Primavera / Primavera / Inverno
O vento quente, vindo do norte, era prenúncio de chuva, ao menos era o que diziam na sua cidade natal. Quando era pequeno, comemorava aqueles dias em que sua mãe dava-se por vencida, aceitando a revolta do cabelo contra a ordem costumeira. Vento bom para aproveitar a varanda e o silêncio da casa enquanto a água se mantinha no interior das nuvens esparsas.
Agora, via Marina e as crianças na horta, a televisão silenciosa, a cozinha sem traços de uso há tempos. Poderia escolher um dos livros da antiga biblioteca, espantar a poeira e ficar ali plantado, fingindo que lia, encenando a vida que sempre quisera ter, deixando o relógio esquecido em alguma gaveta, mas viera apenas deixar a família para aproveitar o imóvel antes de coloca-lo à venda. Se é que o venderiam mesmo, afinal o apartamento e o escritório estavam a poucos minutos de carro, não seria ruim manter esse refúgio para momentos de descanso.
Imaginou uma tarde de ócio em plena semana de trabalho, ficar na varanda degustando as lambidas cálidas da brisa ou caminhar até o parque que ficava perto. Ter uma casa de campo para os momentos em que o apartamento ou o escritório fossem intoleráveis era um sonho bucólico, com ares de vento norte.

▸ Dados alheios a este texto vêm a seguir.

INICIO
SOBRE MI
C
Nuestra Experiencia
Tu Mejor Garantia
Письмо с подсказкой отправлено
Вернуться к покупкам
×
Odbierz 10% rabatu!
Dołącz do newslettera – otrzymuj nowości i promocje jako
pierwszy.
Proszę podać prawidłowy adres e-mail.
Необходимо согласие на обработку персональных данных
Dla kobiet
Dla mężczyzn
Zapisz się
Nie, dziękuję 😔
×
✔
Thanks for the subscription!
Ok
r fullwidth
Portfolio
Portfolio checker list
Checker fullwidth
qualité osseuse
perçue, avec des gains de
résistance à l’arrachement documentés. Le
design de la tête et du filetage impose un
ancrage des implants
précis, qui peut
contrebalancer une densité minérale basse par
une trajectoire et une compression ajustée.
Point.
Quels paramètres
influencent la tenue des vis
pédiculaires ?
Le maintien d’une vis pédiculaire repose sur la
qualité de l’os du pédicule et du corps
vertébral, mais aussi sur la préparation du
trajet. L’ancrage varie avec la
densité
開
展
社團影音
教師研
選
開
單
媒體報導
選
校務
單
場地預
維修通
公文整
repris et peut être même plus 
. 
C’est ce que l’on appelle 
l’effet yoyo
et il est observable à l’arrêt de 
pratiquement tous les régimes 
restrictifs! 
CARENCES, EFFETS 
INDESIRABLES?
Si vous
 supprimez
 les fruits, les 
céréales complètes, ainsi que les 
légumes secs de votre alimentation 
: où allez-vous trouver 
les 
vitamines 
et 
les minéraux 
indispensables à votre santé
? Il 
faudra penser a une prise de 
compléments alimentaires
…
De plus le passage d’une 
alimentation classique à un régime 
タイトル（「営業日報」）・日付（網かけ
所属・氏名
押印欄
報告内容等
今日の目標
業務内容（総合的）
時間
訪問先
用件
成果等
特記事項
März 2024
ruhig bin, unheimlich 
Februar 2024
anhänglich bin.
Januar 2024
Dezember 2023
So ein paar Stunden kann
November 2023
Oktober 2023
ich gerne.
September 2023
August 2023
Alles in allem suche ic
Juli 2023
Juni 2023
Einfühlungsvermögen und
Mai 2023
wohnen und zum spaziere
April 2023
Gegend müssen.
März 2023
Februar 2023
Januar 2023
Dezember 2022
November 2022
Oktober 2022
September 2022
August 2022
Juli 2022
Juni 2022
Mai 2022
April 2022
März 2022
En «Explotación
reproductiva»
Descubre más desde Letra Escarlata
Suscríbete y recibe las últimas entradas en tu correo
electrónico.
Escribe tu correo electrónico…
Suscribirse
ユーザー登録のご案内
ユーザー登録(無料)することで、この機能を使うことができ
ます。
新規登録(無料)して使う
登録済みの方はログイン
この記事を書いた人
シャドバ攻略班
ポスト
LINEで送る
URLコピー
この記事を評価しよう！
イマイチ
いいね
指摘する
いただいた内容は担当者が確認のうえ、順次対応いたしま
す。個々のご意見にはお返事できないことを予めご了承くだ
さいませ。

Caminhar sem objetivo definido era um bom tipo de ócio, pensou, saindo com um livro embaixo do braço. Experimentou o caminho de chão batido entre os canteiros, acumulando poeira nos sapatos. De longe viu crianças que não se importavam com a terra grudando na pele, nem pareciam sentir falta de televisão ou jogos eletrônicos.
Alguém parecia ter lhe acenado de longe, mas podia ser apenas impressão sua, ainda assim devolveu o aceno e seguiu pela rota sinuosa do parque, deixando o vento morno carregá-lo num percurso leve como o movimento do balanço que havia na varanda da casa de infância, para a qual teve vontade de voltar de vez.
Antes de empreender a caminhada de volta para casa ainda tentou acomodar-se no gramado perto do antigo coreto, a sombra o acolheu e as páginas se ofereceram amareladas.
Quando teve certeza de que não conseguiria se concentrar para a leitura encarou o vaivém das pessoas com a hostilidade sincera que lhe corroía e abandonou o lugar. Desviar dos que olhavam vitrines era rotina para ele e agora, sem dinheiro para um café e sem cafeteria à vista, o caminho se resumia a enfrentar o relógio que demarcava o tempo como exilado de seu território usual. Na rua, observava a vida em movimento, tentando se contaminar do ânimo que o abandonava a cada inverno um pouco mais, nem sempre regressando quando o frio se afastava. As pessoas transitavam indiferentes à sua busca, cheias de propósito no caminhar - umas falando ao telefone para combinar o jantar ou o happy hour; outras andando à toa, de mãos dadas, sem prestar atenção a nada ao redor; e havia ainda aquelas que simplesmente viam o trânsito de dentro dos bares, através de seus copos. Ele fugia do único rumo disponível e se deixava consumir pelo desabrigo, mas teve sorte de embarcar em um ônibus antes de cair a chuva, do contrário molharia o livro que ainda pretendia ler. Uma sorte mesmo, ainda que não soubesse o percurso ou destino daquela linha.